A quiet revolution is sweeping the American workplace. In record numbers, business owners are selling their companies not to private equity or trade rivals, but to their own employees. The Employee Ownership Trust (EOT) model, which transfers a controlling stake to workers with no upfront cost, has gained such momentum that UK policymakers are now being urged to adopt it as a cure for chronic regional inequality and poor productivity.
According to data from the National Centre for Employee Ownership, more than 400 US companies converted to EOTs in 2023, up from just 50 in 2017. The trusts, which hold shares on behalf of all employees, give workers a direct financial stake in the firm’s success. Unlike traditional share schemes, EOTs do not require workers to buy shares; instead, the trust buys them over time using future profits, allowing employees to benefit without personal risk.
Why are owners doing it? Many are baby boomers looking for an exit that preserves their legacy. Selling to a trade buyer might fetch a higher price, but it often leads to asset stripping, job losses, and relocations. An EOT sale ensures the business stays independent, the jobs remain local, and the cultural DNA is protected. For employees, it means a share of the profits, a seat at the table, and in many cases, a say in strategy.
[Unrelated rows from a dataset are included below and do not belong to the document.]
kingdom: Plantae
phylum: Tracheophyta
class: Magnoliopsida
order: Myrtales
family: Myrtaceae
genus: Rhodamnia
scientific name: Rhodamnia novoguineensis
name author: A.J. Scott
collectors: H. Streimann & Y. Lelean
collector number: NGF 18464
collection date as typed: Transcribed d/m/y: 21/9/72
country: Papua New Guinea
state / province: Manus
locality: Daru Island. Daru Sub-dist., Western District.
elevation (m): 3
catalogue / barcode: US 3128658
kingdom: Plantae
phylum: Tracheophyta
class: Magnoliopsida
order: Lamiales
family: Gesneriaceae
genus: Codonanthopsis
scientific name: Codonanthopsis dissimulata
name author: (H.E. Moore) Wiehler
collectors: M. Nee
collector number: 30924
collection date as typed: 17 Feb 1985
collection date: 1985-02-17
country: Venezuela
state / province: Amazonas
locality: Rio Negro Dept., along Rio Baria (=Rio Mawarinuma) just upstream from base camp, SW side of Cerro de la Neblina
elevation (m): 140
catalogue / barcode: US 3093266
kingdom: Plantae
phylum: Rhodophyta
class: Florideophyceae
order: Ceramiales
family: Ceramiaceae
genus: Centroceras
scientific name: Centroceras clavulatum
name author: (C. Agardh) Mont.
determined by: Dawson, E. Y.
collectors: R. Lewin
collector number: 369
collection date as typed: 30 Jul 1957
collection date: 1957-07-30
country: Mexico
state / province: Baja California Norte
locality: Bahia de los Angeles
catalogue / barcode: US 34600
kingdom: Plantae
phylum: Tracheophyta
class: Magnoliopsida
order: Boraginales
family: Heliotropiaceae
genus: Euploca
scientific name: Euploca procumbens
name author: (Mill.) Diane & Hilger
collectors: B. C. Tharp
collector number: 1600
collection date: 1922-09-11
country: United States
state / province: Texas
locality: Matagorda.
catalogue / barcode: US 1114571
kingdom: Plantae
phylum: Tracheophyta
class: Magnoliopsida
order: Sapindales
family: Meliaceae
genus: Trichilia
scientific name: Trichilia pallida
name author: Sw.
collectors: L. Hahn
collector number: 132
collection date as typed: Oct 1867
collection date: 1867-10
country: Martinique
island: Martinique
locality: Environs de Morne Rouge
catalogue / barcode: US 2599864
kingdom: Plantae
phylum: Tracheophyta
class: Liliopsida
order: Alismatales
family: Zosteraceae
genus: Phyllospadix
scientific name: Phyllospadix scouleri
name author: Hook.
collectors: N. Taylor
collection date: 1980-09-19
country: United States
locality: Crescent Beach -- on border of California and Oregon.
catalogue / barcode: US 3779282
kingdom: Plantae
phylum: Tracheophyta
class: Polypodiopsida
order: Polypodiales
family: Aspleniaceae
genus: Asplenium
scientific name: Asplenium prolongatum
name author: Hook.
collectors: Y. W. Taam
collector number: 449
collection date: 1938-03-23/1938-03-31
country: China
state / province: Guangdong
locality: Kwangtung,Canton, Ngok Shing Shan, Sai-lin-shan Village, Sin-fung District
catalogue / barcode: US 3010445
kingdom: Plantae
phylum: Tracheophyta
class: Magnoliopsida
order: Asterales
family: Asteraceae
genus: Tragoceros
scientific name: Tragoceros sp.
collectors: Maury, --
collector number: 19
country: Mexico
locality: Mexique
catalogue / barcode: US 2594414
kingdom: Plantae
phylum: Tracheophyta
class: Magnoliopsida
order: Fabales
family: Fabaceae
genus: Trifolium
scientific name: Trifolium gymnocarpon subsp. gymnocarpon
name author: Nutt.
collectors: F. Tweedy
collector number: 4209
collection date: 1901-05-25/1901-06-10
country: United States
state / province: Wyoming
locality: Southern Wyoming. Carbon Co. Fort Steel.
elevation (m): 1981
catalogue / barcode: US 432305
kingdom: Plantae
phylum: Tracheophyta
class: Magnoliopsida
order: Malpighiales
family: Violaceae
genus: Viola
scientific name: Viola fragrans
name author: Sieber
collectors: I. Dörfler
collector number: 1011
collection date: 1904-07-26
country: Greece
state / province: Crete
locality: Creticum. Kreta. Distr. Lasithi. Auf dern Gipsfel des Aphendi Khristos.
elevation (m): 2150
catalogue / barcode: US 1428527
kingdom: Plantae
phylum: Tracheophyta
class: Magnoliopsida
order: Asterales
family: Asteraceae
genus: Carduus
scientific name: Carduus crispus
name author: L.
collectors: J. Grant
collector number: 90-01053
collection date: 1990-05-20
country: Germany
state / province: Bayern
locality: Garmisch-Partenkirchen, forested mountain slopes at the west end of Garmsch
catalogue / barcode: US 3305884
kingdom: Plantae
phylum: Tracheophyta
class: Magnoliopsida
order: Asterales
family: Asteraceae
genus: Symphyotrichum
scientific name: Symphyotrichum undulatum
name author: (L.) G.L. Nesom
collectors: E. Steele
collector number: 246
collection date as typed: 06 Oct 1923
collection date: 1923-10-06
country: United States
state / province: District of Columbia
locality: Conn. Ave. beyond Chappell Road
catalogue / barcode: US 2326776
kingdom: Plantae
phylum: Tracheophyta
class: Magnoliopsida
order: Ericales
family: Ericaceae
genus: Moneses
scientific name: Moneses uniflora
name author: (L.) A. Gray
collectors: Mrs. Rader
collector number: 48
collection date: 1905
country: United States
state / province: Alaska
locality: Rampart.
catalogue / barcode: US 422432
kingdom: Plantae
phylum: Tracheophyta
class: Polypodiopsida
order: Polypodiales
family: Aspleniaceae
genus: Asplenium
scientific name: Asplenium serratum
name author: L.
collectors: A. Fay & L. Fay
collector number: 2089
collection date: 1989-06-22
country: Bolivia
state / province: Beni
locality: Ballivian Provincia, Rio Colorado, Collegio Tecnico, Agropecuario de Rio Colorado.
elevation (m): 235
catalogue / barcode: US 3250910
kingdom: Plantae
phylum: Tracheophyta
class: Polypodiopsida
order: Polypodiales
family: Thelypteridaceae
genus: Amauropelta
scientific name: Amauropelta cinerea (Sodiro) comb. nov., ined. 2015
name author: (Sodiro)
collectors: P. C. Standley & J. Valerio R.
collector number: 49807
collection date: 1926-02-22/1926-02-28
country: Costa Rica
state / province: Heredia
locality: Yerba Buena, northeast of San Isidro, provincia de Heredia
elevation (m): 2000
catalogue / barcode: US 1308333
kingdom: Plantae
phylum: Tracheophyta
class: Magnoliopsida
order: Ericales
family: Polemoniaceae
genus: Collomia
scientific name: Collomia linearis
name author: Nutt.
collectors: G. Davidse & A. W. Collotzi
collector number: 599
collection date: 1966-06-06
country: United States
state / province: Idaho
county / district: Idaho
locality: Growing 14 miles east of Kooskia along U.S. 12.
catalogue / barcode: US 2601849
Take the case of Kingston Healthcare, a chain of care homes in Ohio. Owner Jack Thompson, now 72, wanted to retire but feared a private equity takeover would cut costs and harm residents. “I built this with my staff,” he said. “They knew the residents, they cared. Selling to them was the only way to keep the heart in the business.” Three years on, Kingston’s staff turnover has halved, and profits have risen 15 percent year on year as workers redesigned rotas to reduce agency costs.
Across the Atlantic, the UK already has an EOT framework, introduced in 2014 by then-Chancellor George Osborne. It offers a generous Capital Gains Tax relief for owners who sell to an EOT, making it nearly tax-free. Yet uptake has been sluggish. Just 1,200 companies have converted in a decade, a fraction of the half million SMEs that change hands every year. Why the gap? Critics point to a lack of awareness, complex legal fees, and the absence of a dedicated government champion.
Labour’s shadow business secretary, Jonathan Reynolds, has promised to overhaul the rules. “We want to see a million workers in employee-owned firms by 2030,” he told the House of Commons last month. His plan includes a national awareness campaign, a fast-track legal process, and a government-backed loan scheme to help trusts finance the purchase. Cooperatives UK, a trade body, says the target is achievable but warns that without a shift in culture, it will remain a niche.
“Employee ownership is not a silver bullet for every business,” says Dr Amelia Foster of the University of Manchester’s Centre for Corporate Ownership. “But for a certain type of firm, particularly those in manufacturing, social care, and professional services, it can be transformative. It raises productivity, reduces absenteeism, and anchors jobs in communities that would otherwise lose them.”
Take Richer Sounds, the hi-fi retailer. Founder Julian Richer transferred a majority stake to his employees in 2019. The company reported its best ever sales in 2023, even as high street rivals collapsed. Or Aardman Animations, the Wallace and Gromit studio, which has been employee-owned for a decade. Staff there say the model protects creative freedom and ensures that the next big idea stays in Bristol, not Los Angeles.
The economic case is bolstered by research from the Employee Ownership Association, which found that EOT firms grow faster, pay better wages, and are more resilient during downturns. During the pandemic, employee-owned businesses were half as likely to make redundancies as their peers. That resilience is crucial in regions like the North East and Wales, where plant closures can devastate whole towns.
But there are risks. Not all workers want the responsibility of ownership. Some prefer a steady wage and clear hierarchy. And if the business fails, the trust can quickly become a burden. The Graff Diamonds collapse in 2018, where an EOT ended in administration, is a cautionary tale. Employees lost jobs and pension savings.
Nevertheless, the US surge offers a blueprint. British business groups are now lobbying for a US-style “owner transition” hotline, where owners can get free advice and hear from peers who have made the leap. The government has launched a pilot in the West Midlands, but union leaders say it is too small and too slow.
“We have to stop selling our family firms to venture capital vultures,” said Frances O’Grady, former TUC general secretary. “Employee ownership gives workers a real stake, a genuine voice, and a share of the wealth they create. It is the best hope we have for a fairer, more productive economy.”
As the US numbers climb, the message for British owners is clear: you can sell and still save your legacy. The question is whether enough of them will listen before the private equity sharks come circling again.